• Document excerpt
>>>>
Having favoured developed markets within recent years, power sector financiers are looking harder at emerging markets transactions, writes Kevin Godier.

Private money found its way into emerging markets in the 1990s. But it retreated after Asia’s currency devaluations of 1997-98, and Enron’s disastrous experiences at its flagship Dabhol project in India, followed by the dramatic 2001-02 collapse of the Enron business model – which dried up financing liquidity globally for the sector.

“Banks were nervous on power financings in emerging markets until around 2004, but there was a sense, from 2005 to 2007, that they were returning to the market,” says Darius Lilaoonwala, manager, power, in the International Finance Corporation’s (IFC) infrastructure department. “The new ‘demand’s hot spots are big economies such as India, China, Philippines, Turkey and Chile.”

Indeed, such is the turnaround that sponsors and developers globally are now operating in an environment where financing liquidity far exceeds deal flow, according to Mike Scholey, finance director at power developer Aldwych International, which has half a dozen active projects in Sub-Saharan Africa including Kenya, Uganda, Senegal, South Africa, and Tanzania amongst others. “There is no shortage of finance for the power sector, but lenders say there is a shortage of good projects,” he stresses.

Demand for finance is “sporadic”, argues Allan Baker, head of power project finance at Société Générale. “When demand for electricity surpasses supply in large markets such as Turkey, Morocco, Indonesia or the Philippines, the government tends to react by issuing tenders or supporting construction of several thousand megawatts of fresh generation capacity, the blackouts stop and any sectoral progress can often grind to a halt.”


Asian lead

Outside the Gulf region, which has all but left behind its former developing world categorisation, the formidable economic and population growth in the Asia Pacific region is leading the emerging market demand for power finance.

While India and China are the obvious growth potential markets, and Thailand and Malaysia are also looking to develop new power capacity, these markets are generally seen to have sufficient domestic financing liquidity – as well as a growing range of locally-based developers – for most of their project requirements.

“There are three markets where more foreign participation is especially needed – Indonesia, Philippines and Vietnam,” underlines Ashley Wilkins, head of capital raising and financing, Asia ex-Japan, at Société Générale Asia. “The major defining factor is that none of them have a very deep and active local banking sector able to provide long-term money. You can also source political risk cover from export credit agencies (ECAs) for all three on the back of equipment exports.”

In Indonesia, no significant new independent power projects (IPPs) have been developed since 1997, due principally to negative credit perceptions attached to the state power company PT Perusahaan Listrik Negara (PLN).

In June 2007, Standard Chartered put in place Indonesia’s first IPP financing for a decade, a US$298mn loan covering the refinancing and expansion of the existing 110MW Wayang Windu geothermal project in West Java.

Standard Chartered then advised and arranged a US$104mn loan in November 2007 for an expansion of the gas-fired Sengkang project, developed by Australia’s Energy World. “These two deals are syndicated in the domestic and international bank markets without export credits or multilaterals which is a small but significant milestone,” says Conor McCoole, head of project finance, Asia, at Standard Chartered Bank.
<<<<
• Records shown
>>>>
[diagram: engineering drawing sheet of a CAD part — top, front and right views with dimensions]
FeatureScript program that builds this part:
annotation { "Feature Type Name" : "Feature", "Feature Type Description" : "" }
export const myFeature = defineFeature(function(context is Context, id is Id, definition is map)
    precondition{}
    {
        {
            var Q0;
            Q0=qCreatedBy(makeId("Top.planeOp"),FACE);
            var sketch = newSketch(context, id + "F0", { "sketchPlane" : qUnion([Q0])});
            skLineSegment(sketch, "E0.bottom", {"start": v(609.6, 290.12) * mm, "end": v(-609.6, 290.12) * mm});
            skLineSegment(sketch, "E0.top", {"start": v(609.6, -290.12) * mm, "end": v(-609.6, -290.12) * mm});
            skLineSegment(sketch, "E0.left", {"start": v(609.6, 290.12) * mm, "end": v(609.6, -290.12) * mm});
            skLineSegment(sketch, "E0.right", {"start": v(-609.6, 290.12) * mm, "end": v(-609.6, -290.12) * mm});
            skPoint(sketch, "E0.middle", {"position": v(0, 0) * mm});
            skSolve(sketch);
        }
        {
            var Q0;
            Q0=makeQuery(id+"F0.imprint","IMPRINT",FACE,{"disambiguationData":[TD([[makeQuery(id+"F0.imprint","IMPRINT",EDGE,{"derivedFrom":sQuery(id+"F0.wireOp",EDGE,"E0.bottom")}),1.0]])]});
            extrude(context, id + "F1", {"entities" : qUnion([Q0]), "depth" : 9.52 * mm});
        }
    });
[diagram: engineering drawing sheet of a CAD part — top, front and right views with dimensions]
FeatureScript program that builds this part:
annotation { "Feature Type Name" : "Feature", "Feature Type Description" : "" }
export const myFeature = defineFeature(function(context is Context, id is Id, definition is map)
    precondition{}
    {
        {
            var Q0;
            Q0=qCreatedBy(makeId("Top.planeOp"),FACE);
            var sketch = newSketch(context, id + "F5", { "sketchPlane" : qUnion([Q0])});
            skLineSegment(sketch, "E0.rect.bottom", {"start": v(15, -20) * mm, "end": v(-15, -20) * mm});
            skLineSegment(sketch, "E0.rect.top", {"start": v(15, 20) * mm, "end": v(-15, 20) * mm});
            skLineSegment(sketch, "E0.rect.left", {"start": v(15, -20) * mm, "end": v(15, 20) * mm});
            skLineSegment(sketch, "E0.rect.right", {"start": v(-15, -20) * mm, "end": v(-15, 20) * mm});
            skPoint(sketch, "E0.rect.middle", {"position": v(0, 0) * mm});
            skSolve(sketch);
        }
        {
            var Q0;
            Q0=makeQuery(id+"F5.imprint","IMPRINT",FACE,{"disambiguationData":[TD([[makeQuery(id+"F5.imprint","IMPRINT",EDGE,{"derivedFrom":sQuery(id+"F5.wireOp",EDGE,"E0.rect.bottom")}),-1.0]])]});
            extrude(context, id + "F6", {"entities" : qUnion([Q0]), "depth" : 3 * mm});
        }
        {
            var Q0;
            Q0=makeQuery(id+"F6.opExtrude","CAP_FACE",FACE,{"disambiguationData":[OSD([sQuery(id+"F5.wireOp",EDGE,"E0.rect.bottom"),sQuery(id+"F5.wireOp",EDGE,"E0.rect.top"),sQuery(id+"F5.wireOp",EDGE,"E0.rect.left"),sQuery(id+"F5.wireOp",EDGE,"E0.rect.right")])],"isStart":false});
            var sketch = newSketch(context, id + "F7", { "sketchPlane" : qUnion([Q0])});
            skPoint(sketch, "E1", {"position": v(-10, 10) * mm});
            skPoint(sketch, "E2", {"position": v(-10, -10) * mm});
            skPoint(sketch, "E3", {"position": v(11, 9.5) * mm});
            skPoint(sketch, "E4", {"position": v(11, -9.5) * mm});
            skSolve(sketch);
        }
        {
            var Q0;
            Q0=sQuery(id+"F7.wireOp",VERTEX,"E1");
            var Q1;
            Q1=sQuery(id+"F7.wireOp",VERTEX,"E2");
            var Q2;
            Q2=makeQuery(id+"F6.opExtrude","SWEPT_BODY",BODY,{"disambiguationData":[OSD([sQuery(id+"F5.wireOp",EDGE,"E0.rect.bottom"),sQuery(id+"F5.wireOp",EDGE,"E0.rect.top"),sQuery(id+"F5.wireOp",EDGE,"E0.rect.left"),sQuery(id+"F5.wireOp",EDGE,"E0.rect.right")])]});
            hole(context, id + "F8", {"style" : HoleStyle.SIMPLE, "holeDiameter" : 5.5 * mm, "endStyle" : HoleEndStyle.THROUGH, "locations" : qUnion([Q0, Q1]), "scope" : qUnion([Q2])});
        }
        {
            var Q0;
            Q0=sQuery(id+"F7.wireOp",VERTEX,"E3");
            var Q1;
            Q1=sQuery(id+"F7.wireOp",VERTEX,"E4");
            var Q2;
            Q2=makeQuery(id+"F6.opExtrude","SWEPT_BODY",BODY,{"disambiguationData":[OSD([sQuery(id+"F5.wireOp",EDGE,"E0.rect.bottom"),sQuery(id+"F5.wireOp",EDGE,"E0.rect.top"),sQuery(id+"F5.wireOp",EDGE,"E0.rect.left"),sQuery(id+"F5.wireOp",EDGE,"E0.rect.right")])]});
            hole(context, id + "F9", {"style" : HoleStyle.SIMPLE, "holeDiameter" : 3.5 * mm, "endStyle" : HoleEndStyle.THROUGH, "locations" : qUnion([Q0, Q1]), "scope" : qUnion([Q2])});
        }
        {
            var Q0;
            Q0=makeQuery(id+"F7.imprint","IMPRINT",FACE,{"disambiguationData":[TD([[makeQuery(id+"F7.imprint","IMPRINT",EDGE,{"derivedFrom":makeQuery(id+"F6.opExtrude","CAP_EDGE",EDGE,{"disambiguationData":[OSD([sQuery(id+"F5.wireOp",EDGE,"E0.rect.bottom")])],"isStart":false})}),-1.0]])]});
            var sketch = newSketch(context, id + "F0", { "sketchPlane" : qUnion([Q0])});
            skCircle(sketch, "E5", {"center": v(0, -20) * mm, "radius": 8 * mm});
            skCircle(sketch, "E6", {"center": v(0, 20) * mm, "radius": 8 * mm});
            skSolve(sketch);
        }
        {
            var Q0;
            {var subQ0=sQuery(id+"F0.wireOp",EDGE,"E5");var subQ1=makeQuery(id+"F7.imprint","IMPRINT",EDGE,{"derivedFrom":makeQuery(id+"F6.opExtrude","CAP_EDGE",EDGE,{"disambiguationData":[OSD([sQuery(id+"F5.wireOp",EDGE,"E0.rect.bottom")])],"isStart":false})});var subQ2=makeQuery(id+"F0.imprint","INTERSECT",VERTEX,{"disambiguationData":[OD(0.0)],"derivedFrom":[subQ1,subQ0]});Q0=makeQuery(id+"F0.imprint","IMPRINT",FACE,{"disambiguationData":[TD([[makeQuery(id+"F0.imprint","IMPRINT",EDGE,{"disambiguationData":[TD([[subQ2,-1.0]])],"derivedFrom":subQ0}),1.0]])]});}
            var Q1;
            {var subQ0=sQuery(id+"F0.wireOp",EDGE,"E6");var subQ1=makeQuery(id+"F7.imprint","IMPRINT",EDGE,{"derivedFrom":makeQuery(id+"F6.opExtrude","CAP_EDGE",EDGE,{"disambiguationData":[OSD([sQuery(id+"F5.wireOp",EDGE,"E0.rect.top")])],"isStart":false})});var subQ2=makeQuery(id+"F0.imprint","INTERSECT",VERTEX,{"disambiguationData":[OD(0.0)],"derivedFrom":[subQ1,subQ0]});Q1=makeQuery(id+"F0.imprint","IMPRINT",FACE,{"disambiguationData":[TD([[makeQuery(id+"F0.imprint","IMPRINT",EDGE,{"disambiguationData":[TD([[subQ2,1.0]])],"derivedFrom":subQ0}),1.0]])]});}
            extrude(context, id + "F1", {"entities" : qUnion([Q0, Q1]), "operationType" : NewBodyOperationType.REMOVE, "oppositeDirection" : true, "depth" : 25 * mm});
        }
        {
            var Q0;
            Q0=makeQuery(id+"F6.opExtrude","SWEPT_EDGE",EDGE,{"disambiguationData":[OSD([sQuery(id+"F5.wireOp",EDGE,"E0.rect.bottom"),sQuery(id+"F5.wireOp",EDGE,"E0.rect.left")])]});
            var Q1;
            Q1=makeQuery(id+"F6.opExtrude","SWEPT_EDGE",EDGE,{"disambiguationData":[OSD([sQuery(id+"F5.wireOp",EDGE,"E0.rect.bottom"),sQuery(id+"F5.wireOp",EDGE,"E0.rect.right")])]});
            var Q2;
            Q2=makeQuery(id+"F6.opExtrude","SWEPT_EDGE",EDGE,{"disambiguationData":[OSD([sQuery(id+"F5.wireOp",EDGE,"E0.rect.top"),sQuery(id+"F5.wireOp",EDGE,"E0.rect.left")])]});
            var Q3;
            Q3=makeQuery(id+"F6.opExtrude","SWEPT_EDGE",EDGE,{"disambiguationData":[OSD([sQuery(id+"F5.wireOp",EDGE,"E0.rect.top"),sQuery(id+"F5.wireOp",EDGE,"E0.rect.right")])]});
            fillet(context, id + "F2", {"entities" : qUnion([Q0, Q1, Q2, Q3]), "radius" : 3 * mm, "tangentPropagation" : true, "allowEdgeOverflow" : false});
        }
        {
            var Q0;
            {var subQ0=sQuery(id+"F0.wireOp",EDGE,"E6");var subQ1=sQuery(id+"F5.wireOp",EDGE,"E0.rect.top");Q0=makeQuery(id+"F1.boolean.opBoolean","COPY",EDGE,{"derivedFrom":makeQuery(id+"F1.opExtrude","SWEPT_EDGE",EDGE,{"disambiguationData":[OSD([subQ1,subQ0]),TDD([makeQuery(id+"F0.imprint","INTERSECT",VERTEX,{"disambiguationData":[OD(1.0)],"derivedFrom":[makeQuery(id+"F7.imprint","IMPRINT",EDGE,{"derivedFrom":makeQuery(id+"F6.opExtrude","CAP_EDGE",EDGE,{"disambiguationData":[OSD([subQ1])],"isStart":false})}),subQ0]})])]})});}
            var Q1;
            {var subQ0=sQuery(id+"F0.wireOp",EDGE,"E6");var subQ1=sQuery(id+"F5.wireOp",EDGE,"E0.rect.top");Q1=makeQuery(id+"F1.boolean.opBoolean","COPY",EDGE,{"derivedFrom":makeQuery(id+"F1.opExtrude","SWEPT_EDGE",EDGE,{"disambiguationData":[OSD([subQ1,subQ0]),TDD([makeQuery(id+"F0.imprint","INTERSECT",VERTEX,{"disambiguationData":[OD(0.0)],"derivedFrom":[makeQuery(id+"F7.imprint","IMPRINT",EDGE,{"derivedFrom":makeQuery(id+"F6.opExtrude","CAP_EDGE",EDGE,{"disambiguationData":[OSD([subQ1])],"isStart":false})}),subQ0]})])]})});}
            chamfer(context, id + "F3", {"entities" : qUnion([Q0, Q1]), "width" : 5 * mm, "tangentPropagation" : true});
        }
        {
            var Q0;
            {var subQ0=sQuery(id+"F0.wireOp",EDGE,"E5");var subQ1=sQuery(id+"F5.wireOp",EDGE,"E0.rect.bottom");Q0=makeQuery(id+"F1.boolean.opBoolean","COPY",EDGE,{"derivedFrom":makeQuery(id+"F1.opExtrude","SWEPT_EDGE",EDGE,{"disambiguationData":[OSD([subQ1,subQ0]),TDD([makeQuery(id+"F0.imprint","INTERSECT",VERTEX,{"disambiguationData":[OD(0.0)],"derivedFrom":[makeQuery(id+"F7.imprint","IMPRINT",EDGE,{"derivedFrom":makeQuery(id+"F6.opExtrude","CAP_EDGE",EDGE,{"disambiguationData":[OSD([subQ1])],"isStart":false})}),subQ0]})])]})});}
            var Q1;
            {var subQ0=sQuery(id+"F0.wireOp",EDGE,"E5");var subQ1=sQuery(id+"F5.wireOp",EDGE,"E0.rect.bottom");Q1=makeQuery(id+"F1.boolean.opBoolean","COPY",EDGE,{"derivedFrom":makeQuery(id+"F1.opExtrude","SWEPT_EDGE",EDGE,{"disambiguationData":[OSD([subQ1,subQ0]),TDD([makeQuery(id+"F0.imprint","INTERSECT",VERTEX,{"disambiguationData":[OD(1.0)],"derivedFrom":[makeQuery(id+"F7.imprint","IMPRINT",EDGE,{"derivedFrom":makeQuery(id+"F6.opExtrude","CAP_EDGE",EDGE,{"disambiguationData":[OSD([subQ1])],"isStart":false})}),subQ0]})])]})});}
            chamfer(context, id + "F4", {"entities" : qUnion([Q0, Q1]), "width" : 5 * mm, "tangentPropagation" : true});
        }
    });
<<<<
Write the next part of the article on power project financing in emerging markets, continuing from the quote by Conor McCoole of Standard Chartered Bank.

• Result
To add capacity quickly, the government is planning to generate an additional 10,000MW of power by 2010 under an emergency programme, for which it has signed up mainly Chinese contractors, backed by loans covered by Chinese ECA Sinosure, to provide some US$10bn-worth of equipment and services.

For this programme, PLN will be the direct borrower under the loan agreements backed by a full guarantee from the Indonesian Ministry of Finance (MoF). “The sovereign guarantee will cover the lenders against any governmental breach of contract,” says Wilkins, who predicts that “70% or more of the finance required for new Indonesian power projects will be foreign financing”.

For two major Indonesian IPPs that are due to tap long-term foreign money in 2008 – the US$1.135bn Paiton 3 expansion and the US$780mn greenfield Cirebon plants – a letter of comfort from the Indonesian government that it will stand behind PLN’s offtake agreement represents “a strong enough indication of support” to mobilise ECA-backed commercial finance, predicts Ian Mathews, ANZ Bank’s Singapore-based director, project and structure finance.

“Asian ECAs, such as JBIC and Korea Exim, have indicated they are comfortable with this level of support,” he notes.


Tariff focus

ANZ is involved in both projects, and “has seen Asia start to take off again as an independent power project financing market over the last 18-24 months, with significant investments being seen in the Philippines, Laos and increasingly Indonesia,” Mathews says.

Looking ahead, fresh finance in the order of at least US$5bn will be required by 2010 for six large-scale hydros now being developed in Laos to provide around 6,000MW of capacity to Thailand. “Sponsors from Japan, Thailand, Korea and Malaysia are all actively developing projects that have attractive tariffs to the Thai offtaker and offer good returns for the sponsors.

“These projects are likely to need a combination of public and private sector insurance, Thai commercial banks and international commercial banks with the ability to understand and structure appropriate risk mitigants,” says Mathews.

He emphasises that rather than focusing excessively on state offtaker risk, banks have switched much of their credit analysis to ensuring that projects are economically and financially viable. “The Asian crisis brought the somewhat belated discovery that IPP tariffs in many countries were generally too high, which left offtakers holding all the risk. By ensuring that a power project’s tariffs are in the lowest quartile or at least below the average cost of the producers on a grid, and by stretching loan tenors out to 20 years or more, banks know that the offtakers are unlikely to seek renegotiation of an attractive tariff and that the chance of triggering a repayment default is significantly reduced.”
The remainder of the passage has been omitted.